04 May ZUŠ Open
An evening full of joy, youthful energy, and musical beauty! This time, the JFO Orchestra joins forces with talented pupils from primary art schools. Together, they will perform Pyotr Ilyich Tchaikovsky’s Rococo Variations — a work radiant with elegance and charm, inspired by his admiration for Mozart — and Dvořák’s Eighth Symphony, which shines with optimism, melody, and love for the Czech countryside.
For Pyotr Ilyich Tchaikovsky, Mozart’s music was one of the unattainable ideals. From childhood, Tchaikovsky studied Mozart’s scores, developing a particular fondness for Don Giovanni, and in his mature years he found balance and serenity in the Mozartian style. The composer’s Variations on a Rococo Theme for cello and orchestra, written in 1876–1877 for the German cellist Wilhelm Fitzenhagen, a professor at the Moscow Conservatory, may also be seen as a tribute to Mozart.

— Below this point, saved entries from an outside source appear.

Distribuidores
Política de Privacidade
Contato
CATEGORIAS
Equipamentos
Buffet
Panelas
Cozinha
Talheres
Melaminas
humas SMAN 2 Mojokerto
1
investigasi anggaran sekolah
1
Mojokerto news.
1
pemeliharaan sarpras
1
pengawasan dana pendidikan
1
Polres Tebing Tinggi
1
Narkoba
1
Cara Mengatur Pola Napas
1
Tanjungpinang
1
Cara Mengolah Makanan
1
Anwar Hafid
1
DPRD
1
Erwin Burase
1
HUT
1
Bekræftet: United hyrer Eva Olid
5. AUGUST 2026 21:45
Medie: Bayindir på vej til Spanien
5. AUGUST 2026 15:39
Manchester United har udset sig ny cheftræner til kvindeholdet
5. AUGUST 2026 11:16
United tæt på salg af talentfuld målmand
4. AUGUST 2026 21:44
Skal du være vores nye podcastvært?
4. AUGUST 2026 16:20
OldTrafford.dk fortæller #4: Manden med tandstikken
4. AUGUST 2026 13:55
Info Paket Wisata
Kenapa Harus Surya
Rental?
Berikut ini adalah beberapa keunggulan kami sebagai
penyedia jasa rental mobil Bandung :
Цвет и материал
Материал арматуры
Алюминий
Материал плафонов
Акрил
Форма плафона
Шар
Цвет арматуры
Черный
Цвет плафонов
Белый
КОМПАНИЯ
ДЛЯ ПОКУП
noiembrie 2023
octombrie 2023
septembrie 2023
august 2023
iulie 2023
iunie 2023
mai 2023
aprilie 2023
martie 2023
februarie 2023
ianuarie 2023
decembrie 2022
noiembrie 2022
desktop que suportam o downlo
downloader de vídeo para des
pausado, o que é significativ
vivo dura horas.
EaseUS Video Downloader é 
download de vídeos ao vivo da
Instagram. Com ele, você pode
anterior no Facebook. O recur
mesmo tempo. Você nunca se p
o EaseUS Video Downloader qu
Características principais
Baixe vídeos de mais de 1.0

This graceful and elegant work, based on Tchaikovsky’s own Rococo-styled theme, remains a beloved staple of the cello repertoire.
“The sun is always shining in Dvořák’s music,” the once-feared Viennese critic Eduard Hanslick famously declared. Dvořák’s Eighth Symphony is likewise a work filled with joy in life and admiration for beloved nature. Most of the symphony was composed in late summer 1889, while Dvořák was staying at Vysoká, his country summer residence near Příbram, and it was completed in Prague in November of the same year. Dvořák’s brilliant compositional invention gave rise to a work of rich and varied moods, whose melodic abundance clearly reveals the influence of Czech folk music. The Eighth Symphony ranks among the most beautiful of Dvořák’s mature orchestral works.
For this concert, the members of the JFO Orchestra will be joined by talented pupils from primary art schools.